The recent Harold and Sue Ann Hamm divorce settlement, worth nearly $1 billion, is about a lot more than money. Californians can take away one hard lesson from the saga of this high-profile couple, plan ahead. A newly married couple may feel that only bliss awaits them in marriage and that financial matters will sort themselves out, but a prenuptial agreement is a simple way to acknowledge a stark reality, 50 percent of marriages now fail.
When an Oklahoma court awarded ex-wife Sue Hamm $975 million from Harold Hamm's oil fortune, now estimated at more than $9 billion, most observers were shocked. When Sue Hamm appealed the ruling on the grounds that Hamm was worth far more and owed her because of her contributions as attorney and executive at his oil-drilling and exploration company, these same observers were incredulous.

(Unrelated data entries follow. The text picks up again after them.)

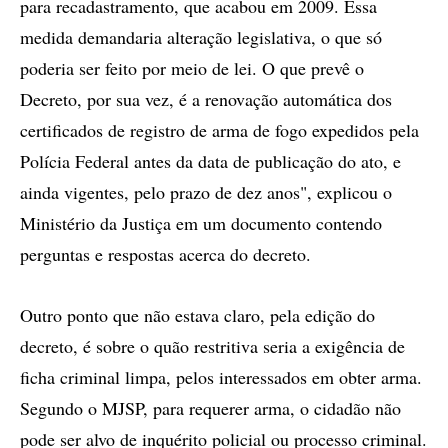
para recadastramento, que acabou em 2009. Essa
medida demandaria alteração legislativa, o que só
poderia ser feito por meio de lei. O que prevê o
Decreto, por sua vez, é a renovação automática dos
certificados de registro de arma de fogo expedidos pela
Polícia Federal antes da data de publicação do ato, e
ainda vigentes, pelo prazo de dez anos", explicou o
Ministério da Justiça em um documento contendo
perguntas e respostas acerca do decreto.
Outro ponto que não estava claro, pela edição do
decreto, é sobre o quão restritiva seria a exigência de
ficha criminal limpa, pelos interessados em obter arma.
Segundo o MJSP, para requerer arma, o cidadão não
pode ser alvo de inquérito policial ou processo criminal.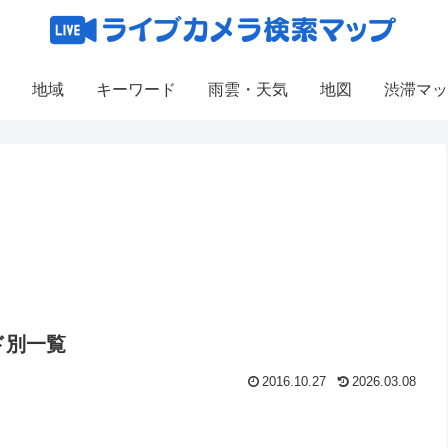
地域
キーワード
雨雲・天気
地図
渋滞マッ
ド別一覧
2016.10.27
2026.03.08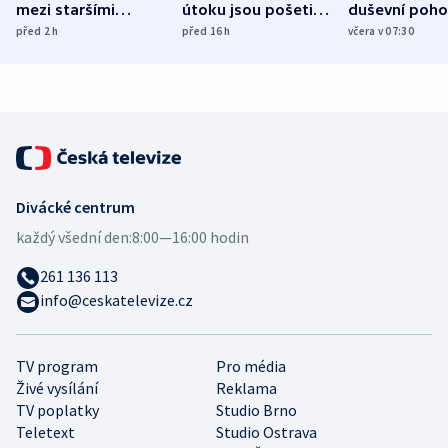
mezi staršími
útoku jsou pošetilé,
duševní poho
Poláky nebezpečné
míní estonský
ukázala
před 2
h
před 16
h
včera v 07:30
zdravotní rady
bezpečnostní
mezinárodní 
expert
Divácké centrum
každý všední den:
8:00—16:00 hodin
261 136 113
info@ceskatelevize.cz
TV program
Pro média
Živé vysílání
Reklama
TV poplatky
Studio Brno
Teletext
Studio Ostrava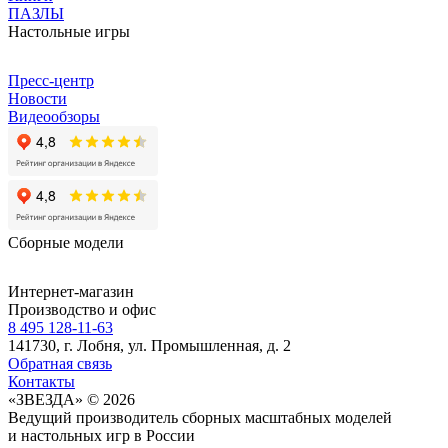
ПАЗЛЫ
Настольные игры
Пресс-центр
Новости
Видеообзоры
Сборные модели
Интернет-магазин
Производство и офис
8 495 128-11-63
141730, г. Лобня, ул. Промышленная, д. 2
Обратная связь
Контакты
«ЗВЕЗДА» © 2026
Ведущий производитель сборных масштабных моделей
и настольных игр в России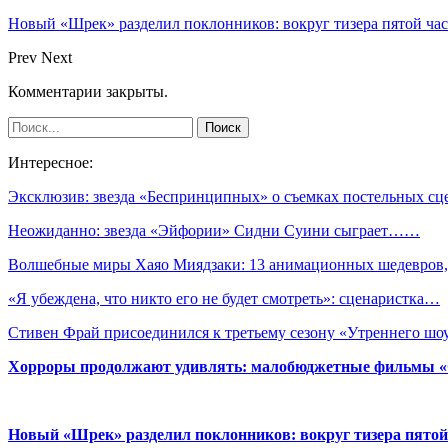
Новый «Шрек» разделил поклонников: вокруг тизера пятой час
Prev
Next
Комментарии закрыты.
Интересное:
Эксклюзив: звезда «Беспринципных» о съемках постельных с
Неожиданно: звезда «Эйфории» Сидни Суини сыграет……
Волшебные миры Хаяо Миядзаки: 13 анимационных шедевров
«Я убеждена, что никто его не будет смотреть»: сценаристка…
Стивен Фрай присоединился к третьему сезону «Утреннего шо
Хорроры продолжают удивлять: малобюджетные фильмы «Ob
Новый «Шрек» разделил поклонников: вокруг тизера пятой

However, the divorce case offers a succinct lesson about the difference between marital property and separate property. A prenuptial agreement might have saved Harold Hamm a considerable amount had it spelled out exactly what was marital property and what was separate property. Basically, properties obtained during marriage are marital property. Separate property can become jointly owned if it is treated as a gift to the marital estate or increases in value through the efforts of the other spouse. In this case, it is possible much of the conflict over property division and which properties were marital or separate could have been avoided by a prenup.
A prenuptial agreement can override state laws, particularly those that apply to the division of assets. For business owners, a prenup may allow them to keep personal property separate from marital property. The agreement can also clarify each spouse's financial rights and interests.